2. The Best of Android: Mid-2020 — Which phone has the best camera? (Android Authority). Great insight here in a really tight finish at the top. Dare I say, photo finish?
3. Here is the Lenovo Legion gaming phone in all its glory (Android Authority).
4. Sprint officially turns into T-Mobile on August 2 (Android Authority).
5. Twitter says 130 accounts were targeted as it released initial investigation findings (Twitter). The FBI has moved from aware of the situation to investigating (Reuters), while gun cybersecurity reporter Krebs On Security is on the chase, too, finding links to the guy who reset @jack’s account in 2019.
6. The US Army has a Twitch channel that it uses to fish for potential recruits with prizes and giveaways and the like.

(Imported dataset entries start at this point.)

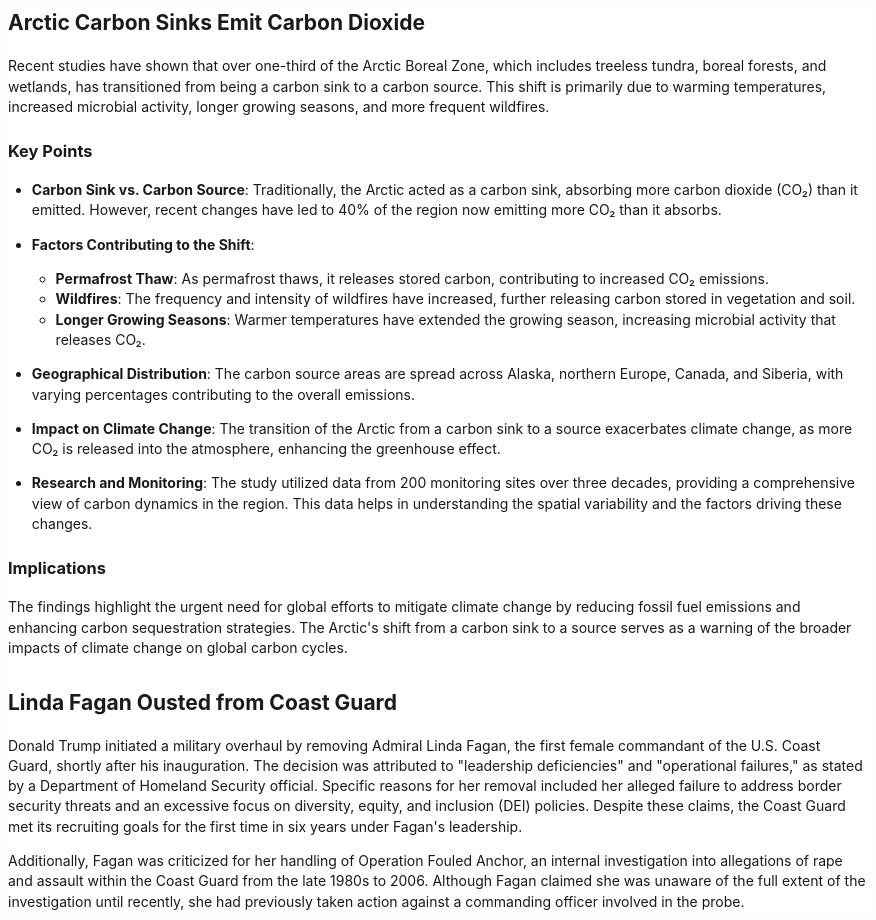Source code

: ## Arctic Carbon Sinks Emit Carbon Dioxide

Recent studies have shown that over one-third of the Arctic Boreal Zone, which includes treeless
tundra, boreal forests, and wetlands, has transitioned from being a carbon sink to a carbon source.
This shift is primarily due to warming temperatures, increased microbial activity, longer growing
seasons, and more frequent wildfires.

### Key Points

- **Carbon Sink vs. Carbon Source**: Traditionally, the Arctic acted as a carbon sink, absorbing
  more carbon dioxide (CO₂) than it emitted. However, recent changes have led to 40% of the region
  now emitting more CO₂ than it absorbs.
- **Factors Contributing to the Shift**:

    - **Permafrost Thaw**: As permafrost thaws, it releases stored carbon, contributing to increased
      CO₂ emissions.
    - **Wildfires**: The frequency and intensity of wildfires have increased, further releasing
      carbon stored in vegetation and soil.
    - **Longer Growing Seasons**: Warmer temperatures have extended the growing season, increasing
      microbial activity that releases CO₂.

- **Geographical Distribution**: The carbon source areas are spread across Alaska, northern Europe,
  Canada, and Siberia, with varying percentages contributing to the overall emissions.
- **Impact on Climate Change**: The transition of the Arctic from a carbon sink to a source
  exacerbates climate change, as more CO₂ is released into the atmosphere, enhancing the greenhouse
  effect.
- **Research and Monitoring**: The study utilized data from 200 monitoring sites over three decades,
  providing a comprehensive view of carbon dynamics in the region. This data helps in understanding
  the spatial variability and the factors driving these changes.

### Implications

The findings highlight the urgent need for global efforts to mitigate climate change by reducing
fossil fuel emissions and enhancing carbon sequestration strategies. The Arctic's shift from a
carbon sink to a source serves as a warning of the broader impacts of climate change on global
carbon cycles.

## Linda Fagan Ousted from Coast Guard

Donald Trump initiated a military overhaul by removing Admiral Linda Fagan, the first female
commandant of the U.S. Coast Guard, shortly after his inauguration. The decision was attributed to
"leadership deficiencies" and "operational failures," as stated by a Department of Homeland Security
official. Specific reasons for her removal included her alleged failure to address border security
threats and an excessive focus on diversity, equity, and inclusion (DEI) policies. Despite these
claims, the Coast Guard met its recruiting goals for the first time in six years under Fagan's
leadership.

Additionally, Fagan was criticized for her handling of Operation Fouled Anchor, an internal
investigation into allegations of rape and assault within the Coast Guard from the late 1980s
to 2006. Although Fagan claimed she was unaware of the full extent of the investigation until
recently, she had previously taken action against a commanding officer involved in the probe.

The problem is the giveaways are fake, and it all blew up last night (Kotaku).
7. Streaming oddities: Peacock is already losing movies a day after its full debut (Engadget).
8. A snapshot of 6,000 of the world’s public code repos on GitHub have been stored in the Arctic World Archive, forever, down below hundreds of meters of permafrost (GitHub).
9. You can watch Henry Cavill build a gaming PC. You probably might really like watching Henry Cavill’s arms build a computer, just saying (The Verge).
10. New details and images emerge of SpaceX’s Starlink user antennas and planned beta testing (The Verge).
11. Ultra-Black Vantafish beat Vantablack: Scientists have found that some deep-sea fishes absorb up to 99.956 percent of the light that hits them. That’s weird. (Wired).
12. This is very cool: Trending Google searches by US State between 2018 and 2020 (r/dataisbeautiful). Amazing to see how fast trends take off and disappear, or hang around.
13. “What is something free from the internet everyone should take advantage of?” (r/askreddit).